Problem –
Change every "Completa" in the records to "Completo" and leave everything else as it is. Omit the pictures from your answer.

Data extracted from a collection –
┌────────
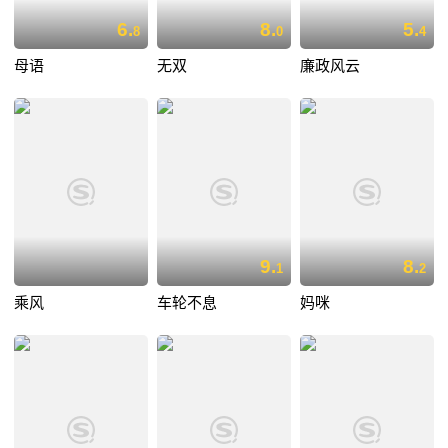
6.
8.
5.
8
0
4
母语
无双
廉政风云
9.
8.
1
2
乘风
车轮不息
妈咪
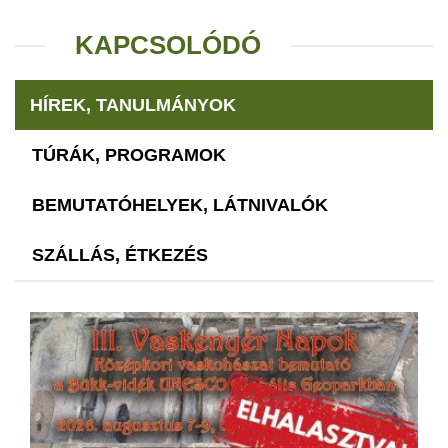
KAPCSOLÓDÓ
HÍREK, TANULMÁNYOK
TÚRÁK, PROGRAMOK
BEMUTATÓHELYEK, LÁTNIVALÓK
SZÁLLÁS, ÉTKEZÉS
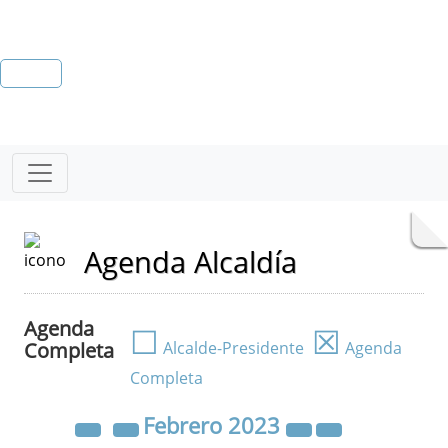
Agenda Alcaldía
Agenda
☐
☒
Completa
Alcalde-Presidente
Agenda
Completa
Febrero
2023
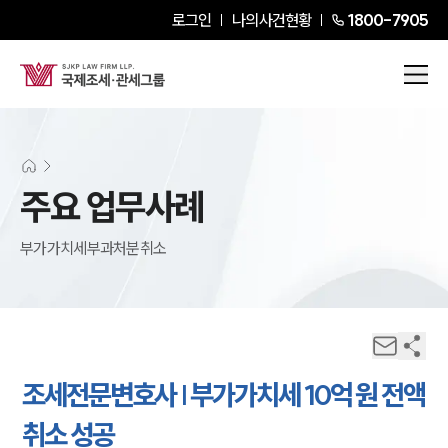
로그인
나의사건현황
1800-7905
주요 업무사례
부가가치세부과처분취소
조세전문변호사 | 부가가치세 10억 원 전액
취소 성공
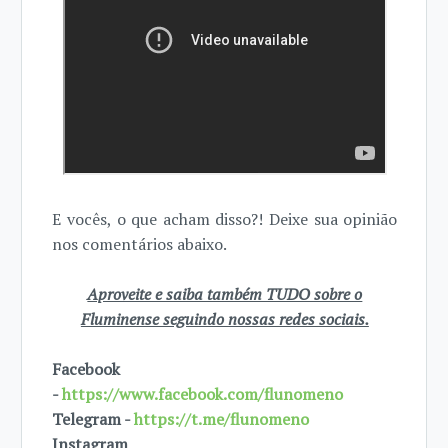
E vocês, o que acham disso?! Deixe sua opinião
nos comentários abaixo.
Aproveite e saiba também TUDO sobre o
Fluminense seguindo nossas redes sociais.
Facebook
-
https://www.facebook.com/flunomeno
Telegram -
https://t.me/flunomeno
Instagram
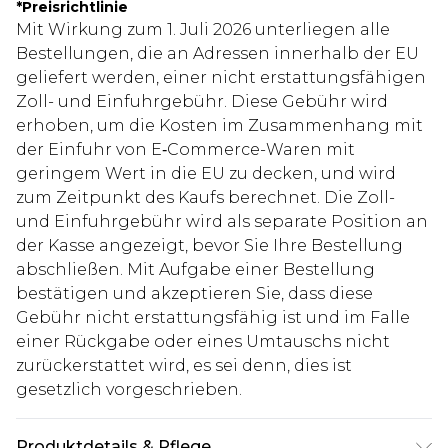
*
Preisrichtlinie
Mit Wirkung zum 1. Juli 2026 unterliegen alle
Bestellungen, die an Adressen innerhalb der EU
geliefert werden, einer nicht erstattungsfähigen
Zoll- und Einfuhrgebühr. Diese Gebühr wird
erhoben, um die Kosten im Zusammenhang mit
der Einfuhr von E‑Commerce-Waren mit
geringem Wert in die EU zu decken, und wird
zum Zeitpunkt des Kaufs berechnet. Die Zoll-
und Einfuhrgebühr wird als separate Position an
der Kasse angezeigt, bevor Sie Ihre Bestellung
abschließen. Mit Aufgabe einer Bestellung
bestätigen und akzeptieren Sie, dass diese
Gebühr nicht erstattungsfähig ist und im Falle
einer Rückgabe oder eines Umtauschs nicht
zurückerstattet wird, es sei denn, dies ist
gesetzlich vorgeschrieben.
Produktdetails & Pflege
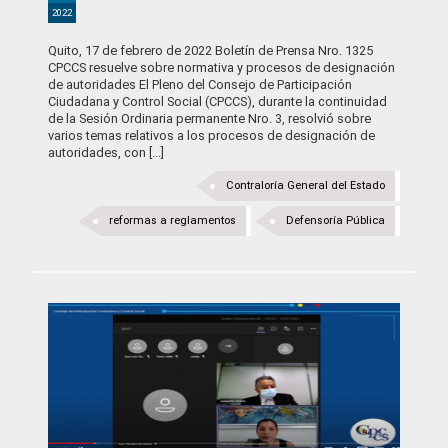
2022
Quito, 17 de febrero de 2022 Boletín de Prensa Nro. 1325
CPCCS resuelve sobre normativa y procesos de designación
de autoridades El Pleno del Consejo de Participación
Ciudadana y Control Social (CPCCS), durante la continuidad
de la Sesión Ordinaria permanente Nro. 3, resolvió sobre
varios temas relativos a los procesos de designación de
autoridades, con [...]
Contraloría General del Estado
reformas a reglamentos
Defensoría Pública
└────────
Written reply –
6.
8.
5.
8
0
4
母语
无双
廉政风云
9.
8.
1
2
乘风
车轮不息
妈咪
KAPCSOLÓDÓ
HÍREK, TANULMÁNYOK
TÚRÁK, PROGRAMOK
BEMUTATÓHELYEK, LÁTNIVALÓK
SZÁLLÁS, ÉTKEZÉS
Agenda Alcaldía
Agenda
☐
☒
Completo
Alcalde-Presidente
Agenda
Completo
Febrero
2023
로그인
나의사건현황
1800-7905
주요 업무사례
부가가치세부과처분취소
조세전문변호사 | 부가가치세 10억 원 전액
취소 성공
E vocês, o que acham disso?! Deixe sua opinião
nos comentários abaixo.
Aproveite e saiba também TUDO sobre o
Fluminense seguindo nossas redes sociais.
Facebook
-
https://www.facebook.com/flunomeno
Telegram -
https://t.me/flunomeno
Instagram
*
Preisrichtlinie
Mit Wirkung zum 1. Juli 2026 unterliegen alle
Bestellungen, die an Adressen innerhalb der EU
geliefert werden, einer nicht erstattungsfähigen
Zoll- und Einfuhrgebühr. Diese Gebühr wird
erhoben, um die Kosten im Zusammenhang mit
der Einfuhr von E‑Commerce-Waren mit
geringem Wert in die EU zu decken, und wird
zum Zeitpunkt des Kaufs berechnet. Die Zoll-
und Einfuhrgebühr wird als separate Position an
der Kasse angezeigt, bevor Sie Ihre Bestellung
abschließen. Mit Aufgabe einer Bestellung
bestätigen und akzeptieren Sie, dass diese
Gebühr nicht erstattungsfähig ist und im Falle
einer Rückgabe oder eines Umtauschs nicht
zurückerstattet wird, es sei denn, dies ist
gesetzlich vorgeschrieben.
Produktdetails & Pflege
2022
Quito, 17 de febrero de 2022 Boletín de Prensa Nro. 1325
CPCCS resuelve sobre normativa y procesos de designación
de autoridades El Pleno del Consejo de Participación
Ciudadana y Control Social (CPCCS), durante la continuidad
de la Sesión Ordinaria permanente Nro. 3, resolvió sobre
varios temas relativos a los procesos de designación de
autoridades, con [...]
Contraloría General del Estado
reformas a reglamentos
Defensoría Pública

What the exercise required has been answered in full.